Silence

Quality time may be overrated -- unless it's with yourself.

Published July 13, 1999 11:45AM (EDT)

It is half past midnight and I am sitting in a hotel room in Berkeley, unwilling to go to bed because I'm so thrilled at being alone. I have just come from interviewing a fascinating 50ish woman who cheerfully told me the reason she has never married is because she learned early on she is her own best company. "I like spending time with myself," she said simply.

Me too, although it is hard to explain this to my husband and son -- both chatty, sociable creatures who tend to take my jones for solitude personally. "Mom, Dad says sometimes you just go to the movies by yourself. Is that true?" my 7-year-old son inquires. When I tell him, you betcha, every time I can manage to sneak away (which, now that I'm incarcerated in an office, is not often enough), he looks at me askance. "That's weird." He has just grown used to it, accepted it as a maternal idiosyncrasy, right up there with my distaste for hamsters and booger jokes.

My husband has learned to ask, "Do you want to go to this yourself, or do you want company?" and not be hurt if I take the second option. He knows I get up one or two hours earlier than the rest of the household on weekends just to savor the silence. Aside from the birds outside or the soothing murmur of Bob Simon, cheerfully dispensing arcana on NPR's "Weekend Edition," there's no noise.

No "have you seen my shoes/glasses/homework/CatDog/shirt/property tax bill?" No "why do I hafta have that for breakfast?" No endless recitations of the Florentine intricacies of second grade social circles, or the latest entertainment industry gossip.
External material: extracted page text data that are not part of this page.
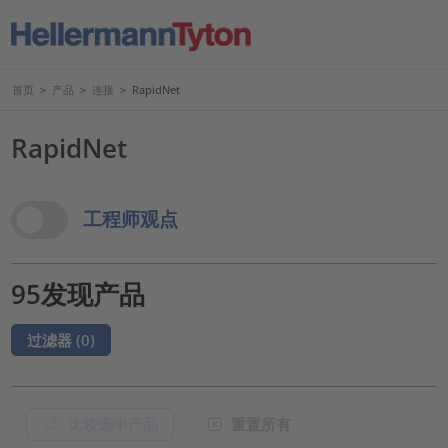
首页
>
产品
>
连接
>
RapidNet
RapidNet
View Options
工程师观点
95发现产品
过滤器 (
0
)
比较选中产品
重置所有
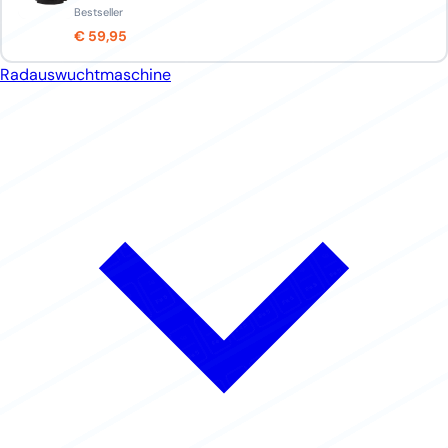
Bestseller
€ 59,95
Radauswuchtmaschine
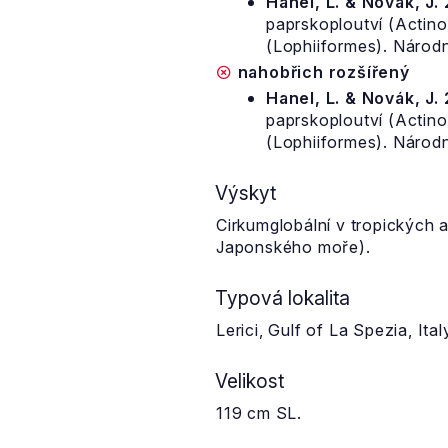
Hanel, L. & Novák, J.
paprskoploutví (Actinop
(Lophiiformes). Národn
nahobřich rozšířený
Hanel, L. & Novák, J.
paprskoploutví (Actinop
(Lophiiformes). Národn
Výskyt
Cirkumglobální v tropických
Japonského moře).
Typová lokalita
Lerici, Gulf of La Spezia, It
Velikost
119 cm SL.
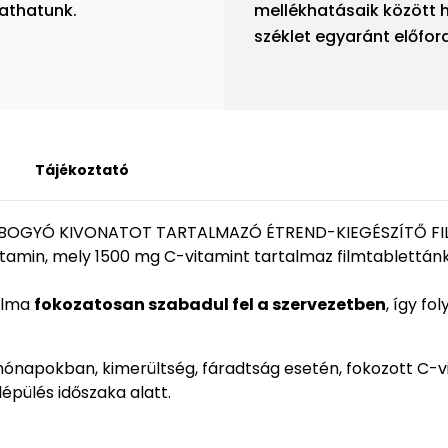
athatunk.
mellékhatásaik között 
széklet egyaránt előfor
Tájékoztató
EBOGYÓ KIVONATOT TARTALMAZÓ ÉTREND-KIEGÉSZÍTŐ F
amin, mely 1500 mg C-vitamint tartalmaz filmtablettán
alma
fokozatosan szabadul fel a szervezetben
, így f
i hónapokban, kimerültség, fáradtság esetén, fokozott C-
épülés időszaka alatt.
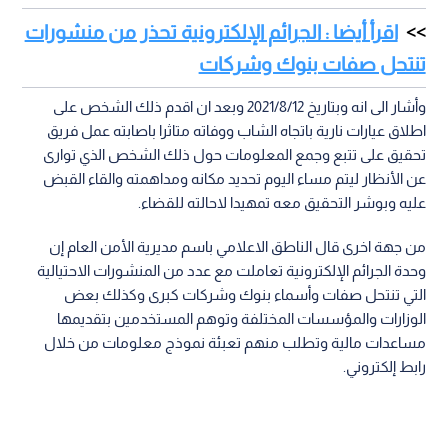
اقرأ أيضا : الجرائم الإلكترونية تحذر من منشورات
تنتحل صفات بنوك وشركات
وأشار الى انه وبتاريخ 2021/8/12 وبعد ان اقدم ذلك الشخص على
اطلاق عيارات نارية باتجاه الشاب ووفاته متاثرا باصابته عمل فريق
تحقيق على تتبع وجمع المعلومات حول ذلك الشخص الذي توارى
عن الأنظار ليتم مساء اليوم تحديد مكانه ومداهمته والقاء القبض
عليه وبوشر التحقيق معه تمهيدا لاحالته للقضاء.
من جهة اخرى قال الناطق الاعلامي باسم مديرية الأمن العام إن
وحدة الجرائم الإلكترونية تعاملت مع عدد من المنشورات الاحتيالية
التي تنتحل صفات وأسماء بنوك وشركات كبرى وكذلك بعض
الوزارات والمؤسسات المختلفة وتوهم المستخدمين بتقديمها
مساعدات مالية وتطلب منهم تعبئة نموذج معلومات من خلال
رابط إلكتروني.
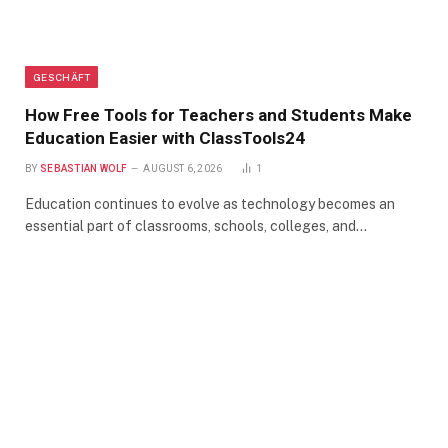
GESCHÄFT
How Free Tools for Teachers and Students Make
Education Easier with ClassTools24
BY
SEBASTIAN WOLF
AUGUST 6, 2026
1
Education continues to evolve as technology becomes an
essential part of classrooms, schools, colleges, and…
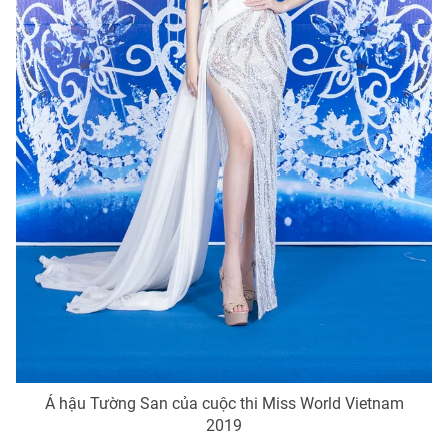
Á hậu Tường San của cuộc thi Miss World Vietnam
2019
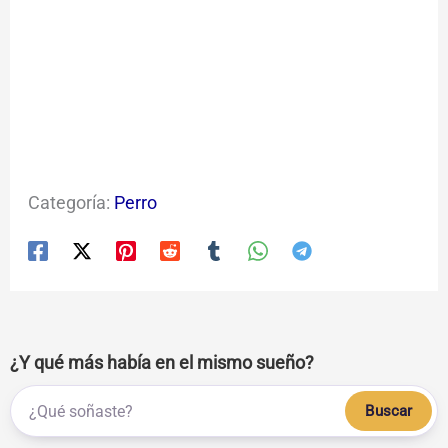
Categoría:
Perro
¿Y qué más había en el mismo sueño?
Buscar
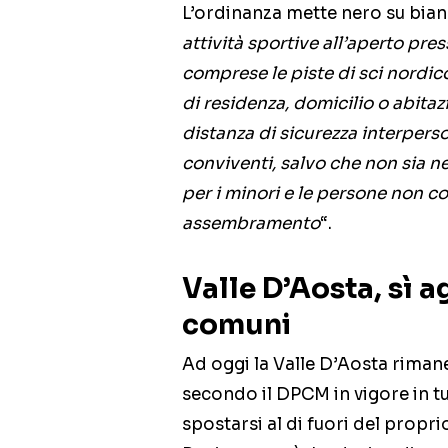
L’ordinanza mette nero su bian
attività sportive all’aperto press
comprese le piste di sci nordic
di residenza, domicilio o abita
distanza di sicurezza interpers
conviventi, salvo che non sia 
per i minori e le persone non c
assembramento
“.
Valle D’Aosta, sì a
comuni
Ad oggi la Valle D’Aosta riman
secondo il DPCM in vigore in tu
spostarsi al di fuori del propr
No "Doug," "Rugrats," "Terminator" or "We Want Miles" blasting into the lovely, golden silence thick as syrup.

There's only the crackle of the paper as the pages are turned. The hiss of the kettle as scalding water prepares to cascade over a pile of freshly ground Sumatra in the little coffee press. The snatches of laughter from early morning joggers chattering to each other as they huff past my window.

Many women take silence for granted -- until we become mothers and realize what a precious commodity it is. Even Dads Who Help get more time alone than we do: In the end, the little gremlins -- and their papas -- still come to us when they want to locate something, share something or just bask in our availability. To get some silence, you have to get yourself gone.
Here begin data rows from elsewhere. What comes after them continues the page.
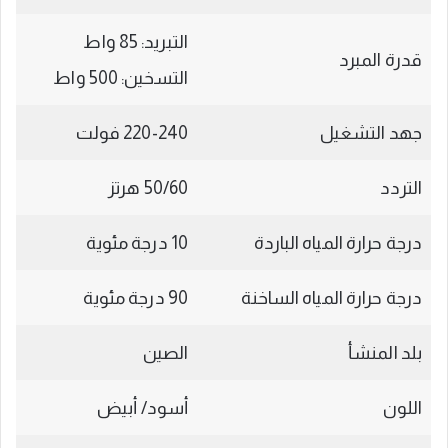
التبريد: 85 واط
قدرة المبرد
التسخين: 500 واط
جهد التشغيل
220-240 فولت
التردد
50/60 هرتز
درجة حرارة المياه الباردة
10 درجة مئوية
درجة حرارة المياه الساخنة
90 درجة مئوية
بلد المنشأ
الصين
اللون
أسود/ أبيض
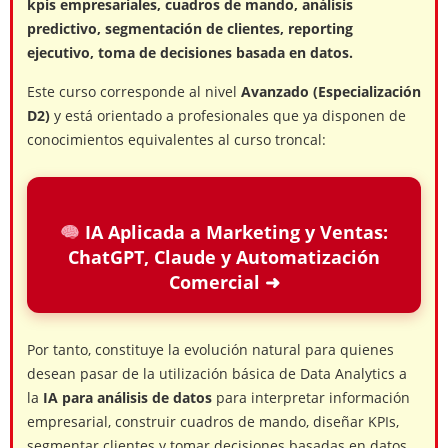
kpis empresariales, cuadros de mando, análisis
predictivo, segmentación de clientes, reporting
ejecutivo, toma de decisiones basada en datos.
Este curso corresponde al nivel
Avanzado (Especialización
D2)
y está orientado a profesionales que ya disponen de
conocimientos equivalentes al curso troncal:
IA Aplicada a Marketing y Ventas:
ChatGPT, Claude y Automatización
Comercial ➜
Por tanto, constituye la evolución natural para quienes
desean pasar de la utilización básica de Data Analytics a
la
IA para análisis de datos
para interpretar información
empresarial, construir cuadros de mando, diseñar KPIs,
segmentar clientes y tomar decisiones basadas en datos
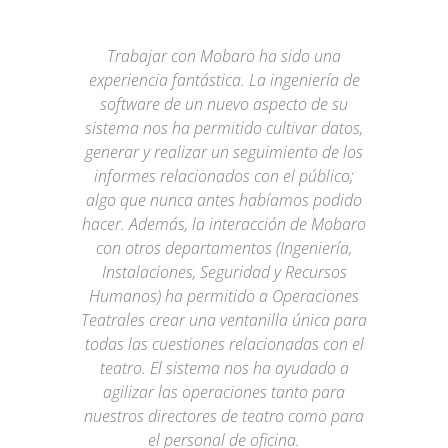
Trabajar con Mobaro ha sido una
experiencia fantástica. La ingeniería de
software de un nuevo aspecto de su
sistema nos ha permitido cultivar datos,
generar y realizar un seguimiento de los
informes relacionados con el público;
algo que nunca antes habíamos podido
hacer. Además, la interacción de Mobaro
con otros departamentos (Ingeniería,
Instalaciones, Seguridad y Recursos
Humanos) ha permitido a Operaciones
Teatrales crear una ventanilla única para
todas las cuestiones relacionadas con el
teatro. El sistema nos ha ayudado a
agilizar las operaciones tanto para
nuestros directores de teatro como para
el personal de oficina.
There are all kinds of ways of making a break for it. One friend, the mother of two active boys, says that when they were little, she used to grab a nap whenever she could -- not because she was especially tired (although sometimes she really was), but because when she was asleep, "Nobody could ask me for anything. I turned into a serious slumber junkie." A couple of years ago, I remember calling to check on another good friend when she was in the throes of a monster cold. I was amazed to find her remarkably cheerful. "Actually, once I got past the fever part, it's been pretty nice; Larry's taken the kids totally, and I'm getting to just lie on my back, blow my nose and read." (Don't laugh -- that comes perilously close to being a vacation for some of us.)
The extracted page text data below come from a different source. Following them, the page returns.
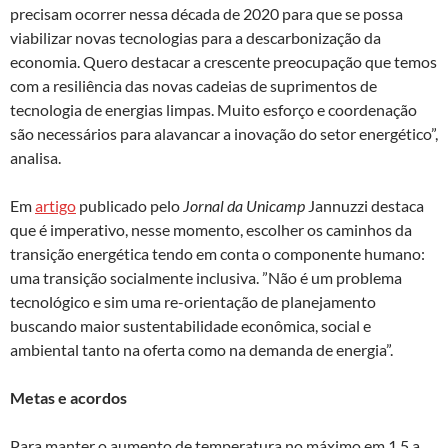
precisam ocorrer nessa década de 2020 para que se possa
viabilizar novas tecnologias para a descarbonização da
economia. Quero destacar a crescente preocupação que temos
com a resiliência das novas cadeias de suprimentos de
tecnologia de energias limpas. Muito esforço e coordenação
são necessários para alavancar a inovação do setor energético”,
analisa.
Em
artigo
publicado pelo
Jornal da Unicamp
Jannuzzi destaca
que é imperativo, nesse momento, escolher os caminhos da
transição energética tendo em conta o componente humano:
uma transição socialmente inclusiva. ”Não é um problema
tecnológico e sim uma re-orientação de planejamento
buscando maior sustentabilidade econômica, social e
ambiental tanto na oferta como na demanda de energia”.
Metas e acordos
Para manter o aumento de temperatura no máximo em 1,5 a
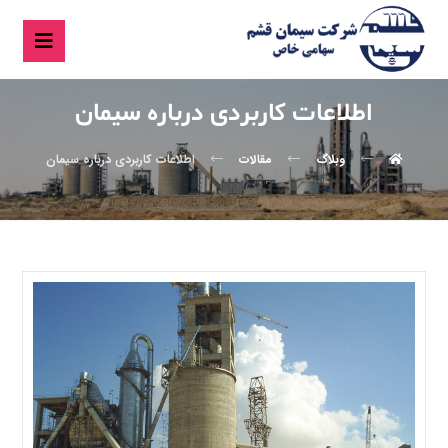
اطلاعات کاربردی درباره سیمان
وبلاگ
مقالات
اطلاعات کاربردی درباره سیمان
Men get their silence in the daily commute or when they take a stack of material that could supply the reading room of the local public library into the bathroom -- where they stay for incredibly long, unmolested periods of time. We, on the other hand, quickly take baths -- if we haven't given them up completely and resorted to showers -- while our Little Darlin's sit outside the door, banging intermittently or howling incredibly pressing questions: "Are you coming out soon?" "Can I watch Batman?" "Are you ever going to call Daniel's mom and figure out a play date?"

When I finally do get a moment of silence, I'm torn as to whether I should actually indulge myself. In my perpetually chaotic household, I think of silence as a luxury that needs to be deferred to the Practicality Goddess. Enjoy the silence, or do more laundry? Silence, or clean out the refrigerator? Silence, or sift through the pile of junk mail that has grown alarmingly high, and only since last week? (Silence, or write this article, so I can pay off next month's tuition?)

Far too often, the need for domestic rearrangement wins out, and at the end of what would have been my quiet time, I've actually done something useful: Maybe I've found my driver's license renewal form or cleared the dining room table of several days' worth of miscellaneous stuff. Maybe the CDs have been returned to their cases or I've finally finished filing my way-overdue expense accounts. I feel relieved but not refreshed -- because there might be a smidgen more order in my life, but I still need that hit of silence.

So the next time you pass a woman in the grocery-store parking lot and she's just sitting in her car, motor off, staring ahead and not doing anything in particular, don't automatically assume she's having a mental breakdown or a perimenopausal memory lapse. Maybe she didn't forget anything. Maybe she's perfectly happy being in the moment. Maybe she's just taking a deep gulp of silence.


By Karen Grigsby Bates

Karen Grigsby Bates is a news correspondent for the West Coast Bureau of People Magazine and a frequent contributor to Salon.